#### Testo estratto
Poche centinaia di metri separano a Tricarico la Torre Saracena e la Torre Normanna, porte d'ingresso nella cittadella medievale fortificata, lungo l'asse Nord Sud. Eppure ci sono volute tre ore perché il corteo in forma d'arte compisse il suo percorso, dal lamento funebre delle prefiche alla Porta Saracena al rito di rinascita nel piazzale della Torre Normanna, in perfetta circolarità.
Ben diciassette le stazioni lungo il percorso nelle stradine e negli slarghi del centro, scandite dal suono dei cupa cupa dei Cubba Cubba e degli ottoni della Banda bassa di Tolve, tra le invocazioni delle prefiche, i canti e le orazioni degli artisti (Andrea Tartaglia, Giovannangelo De Gennaro, Canteuterpe), i movimenti dei partecipanti al corteo sapientemente guidati dagli assistenti, le performance di danza. Con il pubblico che si fonde con i protagonisti nella stazione della piazza principale, scatenati al ritmo della cantilena "chi sì, che buò, si viv o si muort", e partecipa al ballo collettivo al grido liberatorio: " So vive" e "Nun moro".
No, la trenodìa diretta da Vinicio e Mariangela Capossela e coprodotta dalla Fondazione Matera Basilicata 2019, per il programma della capitale europea della cultua, non è stato un corteo funebre anche se si è concluso con il banchetto rituale con cui la comunità richiama a sé il defunto.
La città di Rocco Scotellaro e Antonio Infantino è stata attraversata da una potente manifestazione collettiva capace di trasformare la lamentela in pianto rituale, il piagnisteo in altisonante lamentazione collettiva, in forma creatrice e aggregatrice per, come dice Ernesto De Martino, potersi rialzare e tornare ai doveri della vita, liberati dall'oppressione del dolore grazie a questo pianto per la comunità. Un pianto rituale collettivo, sonoro, rigenerante.

#### Dati mostrati
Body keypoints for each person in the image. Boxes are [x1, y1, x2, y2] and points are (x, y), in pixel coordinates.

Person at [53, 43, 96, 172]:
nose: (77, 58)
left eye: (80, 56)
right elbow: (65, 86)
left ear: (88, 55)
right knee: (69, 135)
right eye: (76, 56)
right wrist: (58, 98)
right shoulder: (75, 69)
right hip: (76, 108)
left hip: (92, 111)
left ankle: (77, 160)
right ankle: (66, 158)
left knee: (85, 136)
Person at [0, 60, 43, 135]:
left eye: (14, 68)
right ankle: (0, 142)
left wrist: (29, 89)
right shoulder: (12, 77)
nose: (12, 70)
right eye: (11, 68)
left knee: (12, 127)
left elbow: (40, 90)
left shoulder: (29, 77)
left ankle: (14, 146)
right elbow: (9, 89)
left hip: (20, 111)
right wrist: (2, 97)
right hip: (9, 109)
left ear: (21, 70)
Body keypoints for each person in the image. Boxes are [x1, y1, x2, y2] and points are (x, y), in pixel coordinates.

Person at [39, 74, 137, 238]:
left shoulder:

==

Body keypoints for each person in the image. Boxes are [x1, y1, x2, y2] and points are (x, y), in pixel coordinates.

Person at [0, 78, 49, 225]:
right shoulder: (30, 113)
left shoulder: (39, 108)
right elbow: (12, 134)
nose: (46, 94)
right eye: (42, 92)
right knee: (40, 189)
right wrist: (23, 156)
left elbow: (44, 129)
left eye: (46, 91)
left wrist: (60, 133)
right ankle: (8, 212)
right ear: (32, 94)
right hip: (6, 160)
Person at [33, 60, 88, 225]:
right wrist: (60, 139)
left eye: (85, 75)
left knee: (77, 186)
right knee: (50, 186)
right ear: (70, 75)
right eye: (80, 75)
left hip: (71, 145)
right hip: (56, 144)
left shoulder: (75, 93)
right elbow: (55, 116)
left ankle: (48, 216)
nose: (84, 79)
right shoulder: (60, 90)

#### Compito assegnato 1
Stabilisci se le affermazioni seguenti concordano con il testo estratto riportato sopra, rispondendo sì o no a ciascuna e citando esattamente le parole del testo che lo decidono: (a) le stazioni lungo il percorso erano diciassette; (b) la trenodìa è stata un corteo funebre; (c) il corteo ha impiegato un'ora per compiere il suo percorso.
#### Compito assegnato 2
Copia dal testo estratto il passo che comincia con le parole "No, la trenodìa" e termina dopo le parole "sé il defunto.".

#### Risultato del compito 1
(a) Sì: «Ben diciassette le stazioni lungo il percorso».
(b) No: «non è stato un corteo funebre».
(c) No: «ci sono volute tre ore perché il corteo in forma d'arte compisse il suo percorso».

#### Risultato del compito 2
No, la trenodìa diretta da Vinicio e Mariangela Capossela e coprodotta dalla Fondazione Matera Basilicata 2019, per il programma della capitale europea della cultua, non è stato un corteo funebre anche se si è concluso con il banchetto rituale con cui la comunità richiama a sé il defunto.